Небесная тропа | страница 42
— В сердце попал, сволочь, — выдохнул Арсений, корчась от боли.
Он должен был умереть, но почему-то не умер.
Кошелев в два прыжка оказался рядом и прицелился Арсению в голову. Тот инстинктивно вскинул руку, пуля ударила в ладонь. Арсений ощутил жгучую боль в руке… А Кошелек, вскрикнув, отшатнулся, поскользнулся на истертых ступенях и кубарем покатился вниз. Звякнул оброненный пистолет. Рик, не вставая, нырнул следом, на животе проехал вниз по ступенях, как по льду с горки. Кошелек, докатившись до следующей площадки, обернулся. Рик был к пистолету куда ближе, чем он. Оставалось одно: спасаться бегством. И Кошелек помчался вниз, держась за плечо. С изумлением Рик заметил, что пальцы у того в крови.
— Здорово! — крикнул Рик, подбирая пистолет. — Что на тебе надето? Бронежилет?
Арсений не ответил — рассматривал руку. Крови на ладони не было осталась лишь красная отметина, как от ожога, в том месте, куда попала пуля. Руку жгло, так же как и грудь. Арсений нащупал под ребрами болезненную точку и вскрикнул.

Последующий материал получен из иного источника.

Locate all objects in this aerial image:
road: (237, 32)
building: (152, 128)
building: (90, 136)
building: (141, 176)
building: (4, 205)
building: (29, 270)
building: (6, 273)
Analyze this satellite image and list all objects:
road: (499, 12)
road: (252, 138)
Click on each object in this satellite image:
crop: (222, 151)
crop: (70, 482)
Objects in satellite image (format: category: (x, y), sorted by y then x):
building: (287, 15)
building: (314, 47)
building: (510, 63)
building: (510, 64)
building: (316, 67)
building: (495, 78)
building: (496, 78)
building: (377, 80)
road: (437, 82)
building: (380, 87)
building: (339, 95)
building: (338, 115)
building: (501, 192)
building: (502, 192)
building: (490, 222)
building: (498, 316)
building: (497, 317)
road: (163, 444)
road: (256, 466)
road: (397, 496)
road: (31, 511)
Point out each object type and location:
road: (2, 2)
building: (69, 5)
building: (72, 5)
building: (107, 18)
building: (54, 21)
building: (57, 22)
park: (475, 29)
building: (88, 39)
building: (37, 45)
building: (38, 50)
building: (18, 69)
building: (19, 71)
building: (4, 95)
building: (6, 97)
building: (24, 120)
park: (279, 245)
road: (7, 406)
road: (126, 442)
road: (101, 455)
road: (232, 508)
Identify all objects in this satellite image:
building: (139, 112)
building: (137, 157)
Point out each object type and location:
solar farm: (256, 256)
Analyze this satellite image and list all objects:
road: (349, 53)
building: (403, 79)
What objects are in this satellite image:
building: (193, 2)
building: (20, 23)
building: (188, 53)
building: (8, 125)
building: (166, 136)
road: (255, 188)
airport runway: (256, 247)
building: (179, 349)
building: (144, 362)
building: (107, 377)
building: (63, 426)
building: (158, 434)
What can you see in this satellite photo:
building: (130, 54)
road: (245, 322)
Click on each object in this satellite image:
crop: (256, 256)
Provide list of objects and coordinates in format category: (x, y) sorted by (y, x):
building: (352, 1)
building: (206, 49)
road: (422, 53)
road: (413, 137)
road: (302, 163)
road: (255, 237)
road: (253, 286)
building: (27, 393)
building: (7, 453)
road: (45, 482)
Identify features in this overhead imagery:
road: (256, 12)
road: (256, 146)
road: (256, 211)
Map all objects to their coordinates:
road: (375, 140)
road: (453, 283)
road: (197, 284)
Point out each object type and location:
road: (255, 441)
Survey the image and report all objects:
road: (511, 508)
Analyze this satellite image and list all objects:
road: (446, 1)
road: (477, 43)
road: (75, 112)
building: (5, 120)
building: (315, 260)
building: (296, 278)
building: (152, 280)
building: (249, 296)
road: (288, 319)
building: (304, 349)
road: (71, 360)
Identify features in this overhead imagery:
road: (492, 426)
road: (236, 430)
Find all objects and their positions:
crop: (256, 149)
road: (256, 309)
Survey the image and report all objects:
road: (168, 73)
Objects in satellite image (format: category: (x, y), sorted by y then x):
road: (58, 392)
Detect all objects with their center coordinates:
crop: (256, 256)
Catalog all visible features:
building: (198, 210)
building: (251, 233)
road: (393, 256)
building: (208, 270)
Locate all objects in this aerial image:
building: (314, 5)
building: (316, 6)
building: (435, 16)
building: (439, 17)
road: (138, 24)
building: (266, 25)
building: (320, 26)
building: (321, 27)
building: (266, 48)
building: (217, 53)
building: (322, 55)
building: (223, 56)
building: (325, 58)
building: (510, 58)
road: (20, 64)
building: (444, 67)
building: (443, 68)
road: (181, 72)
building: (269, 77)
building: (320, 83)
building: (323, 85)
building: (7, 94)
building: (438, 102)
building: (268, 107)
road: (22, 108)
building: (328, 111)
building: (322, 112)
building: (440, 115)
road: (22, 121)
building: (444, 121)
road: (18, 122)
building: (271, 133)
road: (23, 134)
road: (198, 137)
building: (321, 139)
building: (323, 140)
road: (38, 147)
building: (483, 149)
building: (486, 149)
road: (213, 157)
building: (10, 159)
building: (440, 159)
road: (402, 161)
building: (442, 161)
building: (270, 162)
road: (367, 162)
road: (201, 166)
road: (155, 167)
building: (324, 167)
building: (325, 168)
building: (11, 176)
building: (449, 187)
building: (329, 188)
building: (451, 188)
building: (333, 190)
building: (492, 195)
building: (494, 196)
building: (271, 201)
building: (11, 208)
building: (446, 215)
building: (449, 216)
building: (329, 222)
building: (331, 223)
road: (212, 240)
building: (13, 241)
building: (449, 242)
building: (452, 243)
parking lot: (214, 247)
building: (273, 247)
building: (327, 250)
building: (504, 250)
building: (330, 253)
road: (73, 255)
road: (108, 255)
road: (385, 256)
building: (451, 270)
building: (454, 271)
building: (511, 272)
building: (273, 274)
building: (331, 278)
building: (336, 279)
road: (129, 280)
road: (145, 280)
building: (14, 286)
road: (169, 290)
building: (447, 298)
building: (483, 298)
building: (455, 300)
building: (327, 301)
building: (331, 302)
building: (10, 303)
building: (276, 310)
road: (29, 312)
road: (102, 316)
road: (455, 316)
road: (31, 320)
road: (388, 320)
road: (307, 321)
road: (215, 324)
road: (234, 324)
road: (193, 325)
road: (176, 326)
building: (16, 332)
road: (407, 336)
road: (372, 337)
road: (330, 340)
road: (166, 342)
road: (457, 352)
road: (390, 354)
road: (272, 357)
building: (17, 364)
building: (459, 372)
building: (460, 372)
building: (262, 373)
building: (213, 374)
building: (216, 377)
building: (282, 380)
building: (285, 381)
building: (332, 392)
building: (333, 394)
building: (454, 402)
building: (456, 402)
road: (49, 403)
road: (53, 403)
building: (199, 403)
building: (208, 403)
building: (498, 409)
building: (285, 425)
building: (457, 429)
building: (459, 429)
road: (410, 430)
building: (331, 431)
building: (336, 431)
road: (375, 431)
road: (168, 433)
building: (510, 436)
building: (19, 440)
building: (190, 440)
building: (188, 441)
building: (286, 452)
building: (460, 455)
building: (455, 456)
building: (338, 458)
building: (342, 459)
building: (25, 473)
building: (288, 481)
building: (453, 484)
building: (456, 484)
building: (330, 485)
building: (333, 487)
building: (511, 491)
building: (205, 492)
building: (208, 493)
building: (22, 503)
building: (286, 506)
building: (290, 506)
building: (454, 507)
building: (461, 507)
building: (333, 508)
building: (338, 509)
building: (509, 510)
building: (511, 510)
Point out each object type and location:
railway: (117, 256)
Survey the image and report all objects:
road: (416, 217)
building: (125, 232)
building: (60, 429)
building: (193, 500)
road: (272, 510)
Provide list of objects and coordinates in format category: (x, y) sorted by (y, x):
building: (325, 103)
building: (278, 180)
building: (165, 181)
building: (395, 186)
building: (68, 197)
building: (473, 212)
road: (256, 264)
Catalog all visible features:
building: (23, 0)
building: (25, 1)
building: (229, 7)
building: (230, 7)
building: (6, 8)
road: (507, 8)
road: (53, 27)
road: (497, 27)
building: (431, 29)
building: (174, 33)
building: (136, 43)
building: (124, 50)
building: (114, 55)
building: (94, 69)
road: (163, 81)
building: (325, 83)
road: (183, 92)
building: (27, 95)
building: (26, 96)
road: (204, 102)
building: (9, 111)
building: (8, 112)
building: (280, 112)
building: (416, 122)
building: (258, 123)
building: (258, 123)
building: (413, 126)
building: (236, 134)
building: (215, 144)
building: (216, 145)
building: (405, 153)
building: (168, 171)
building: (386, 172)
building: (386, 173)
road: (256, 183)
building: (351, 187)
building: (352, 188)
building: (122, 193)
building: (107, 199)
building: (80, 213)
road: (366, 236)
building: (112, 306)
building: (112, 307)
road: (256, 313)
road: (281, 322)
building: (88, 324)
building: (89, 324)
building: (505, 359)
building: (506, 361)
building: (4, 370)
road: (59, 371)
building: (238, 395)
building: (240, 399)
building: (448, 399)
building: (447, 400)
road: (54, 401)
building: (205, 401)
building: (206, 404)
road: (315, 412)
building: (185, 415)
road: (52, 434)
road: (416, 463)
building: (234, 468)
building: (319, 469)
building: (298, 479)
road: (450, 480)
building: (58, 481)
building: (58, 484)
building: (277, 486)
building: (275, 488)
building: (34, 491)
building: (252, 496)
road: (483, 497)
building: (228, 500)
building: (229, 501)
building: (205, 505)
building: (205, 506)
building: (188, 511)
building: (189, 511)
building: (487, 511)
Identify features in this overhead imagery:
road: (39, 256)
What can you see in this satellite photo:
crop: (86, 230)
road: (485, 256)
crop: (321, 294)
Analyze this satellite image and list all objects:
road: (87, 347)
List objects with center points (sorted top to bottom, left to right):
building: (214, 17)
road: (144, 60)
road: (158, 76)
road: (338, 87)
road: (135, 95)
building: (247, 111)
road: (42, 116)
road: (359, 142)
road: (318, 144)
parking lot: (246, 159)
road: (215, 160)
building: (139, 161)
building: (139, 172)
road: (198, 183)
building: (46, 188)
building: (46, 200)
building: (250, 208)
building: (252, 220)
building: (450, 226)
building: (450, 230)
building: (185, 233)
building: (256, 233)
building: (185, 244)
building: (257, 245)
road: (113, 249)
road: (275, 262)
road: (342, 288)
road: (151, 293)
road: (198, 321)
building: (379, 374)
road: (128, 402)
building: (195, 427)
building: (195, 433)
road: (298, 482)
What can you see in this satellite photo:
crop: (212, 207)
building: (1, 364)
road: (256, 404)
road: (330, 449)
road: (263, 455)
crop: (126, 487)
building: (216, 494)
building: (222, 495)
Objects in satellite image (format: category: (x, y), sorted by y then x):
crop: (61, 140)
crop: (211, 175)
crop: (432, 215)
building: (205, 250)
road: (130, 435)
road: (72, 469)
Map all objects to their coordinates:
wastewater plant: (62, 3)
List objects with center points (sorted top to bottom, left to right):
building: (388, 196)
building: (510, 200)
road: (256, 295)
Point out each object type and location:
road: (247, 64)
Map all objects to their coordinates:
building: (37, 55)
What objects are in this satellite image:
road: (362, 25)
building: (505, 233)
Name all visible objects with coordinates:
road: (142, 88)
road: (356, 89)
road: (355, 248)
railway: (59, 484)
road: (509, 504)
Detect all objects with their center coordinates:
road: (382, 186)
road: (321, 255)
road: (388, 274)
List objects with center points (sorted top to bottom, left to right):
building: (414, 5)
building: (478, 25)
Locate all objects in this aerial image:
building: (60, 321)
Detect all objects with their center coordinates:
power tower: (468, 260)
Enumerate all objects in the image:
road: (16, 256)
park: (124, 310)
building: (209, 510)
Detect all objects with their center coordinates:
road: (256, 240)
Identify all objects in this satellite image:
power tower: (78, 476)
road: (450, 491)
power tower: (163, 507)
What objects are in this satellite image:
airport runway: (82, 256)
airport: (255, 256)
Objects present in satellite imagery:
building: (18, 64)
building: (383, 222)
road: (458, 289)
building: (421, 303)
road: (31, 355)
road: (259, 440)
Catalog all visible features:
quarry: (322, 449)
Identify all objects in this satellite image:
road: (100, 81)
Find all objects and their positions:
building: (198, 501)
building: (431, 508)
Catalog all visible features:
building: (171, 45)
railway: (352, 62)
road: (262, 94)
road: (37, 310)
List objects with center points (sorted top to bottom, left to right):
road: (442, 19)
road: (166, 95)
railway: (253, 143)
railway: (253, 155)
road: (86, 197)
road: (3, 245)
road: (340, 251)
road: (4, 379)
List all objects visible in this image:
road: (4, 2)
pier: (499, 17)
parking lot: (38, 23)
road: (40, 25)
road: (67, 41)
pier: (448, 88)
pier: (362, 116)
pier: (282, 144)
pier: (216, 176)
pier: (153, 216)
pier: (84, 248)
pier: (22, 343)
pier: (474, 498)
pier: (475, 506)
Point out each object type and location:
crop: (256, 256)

— Представляешь, качка ранило, — сообщил Рик, помогая Гребневу подняться. — Пуля срикошетила. От чего, интересно.
«От меня», — хотел ответить Арсений, но вовремя прикусил язык.
Пожалуй, его история о непробиваемом теле будет стоить байки самозванца. А признавать за правду слова Рика Арсений отказывался. Ни за что!
— А вы неплохо справились, ребята! — Анастасия вышла из квартиры и теперь стояла, облокотившись на перила, и смотрела на «героев». — Но признайтесь, мальчики, вы немного струхнули.
— Нет, — запротестовал Рик. — Хотя и облажались.
— Немного облажались, — поправил Гребнев, растирая здоровой рукой грудь.
— Ребята, все идет отлично, — засмеялась Анастасия. — Я теперь знаю, почему Фарн к нам пожаловал.
— Не может быть! — с фальшивой восторженностью воскликнул Гребнев, чувствуя, что Анастасия ждет от него этого возгласа.
— Вот он его вызвал. — И Анастасия указала на Рика.
— Мальчик мой, Эрик, как ты там? — В дверном проеме появилась Ольга Михайловна. — Никак стреляли?… — Голос ее дрогнул. — Или почудилось?
— Почудилось, почудилось! — Подскочил к ней Рик и чмокнул в мягкую старческую щеку.
(Бабушку свою любил он так целовать. Как помнит ее — а помнилось смутно — не ругалась она, не дралась, и все норовила ему по карманам карамельки рассовать… И щеки у нее были такие же мягкие… А мягкое так редко встречается. И живое, и неживое все острое, с углами, норовит ударить…)
Рик обнял Ольгу Михайловну за плечи и увел в квартиру.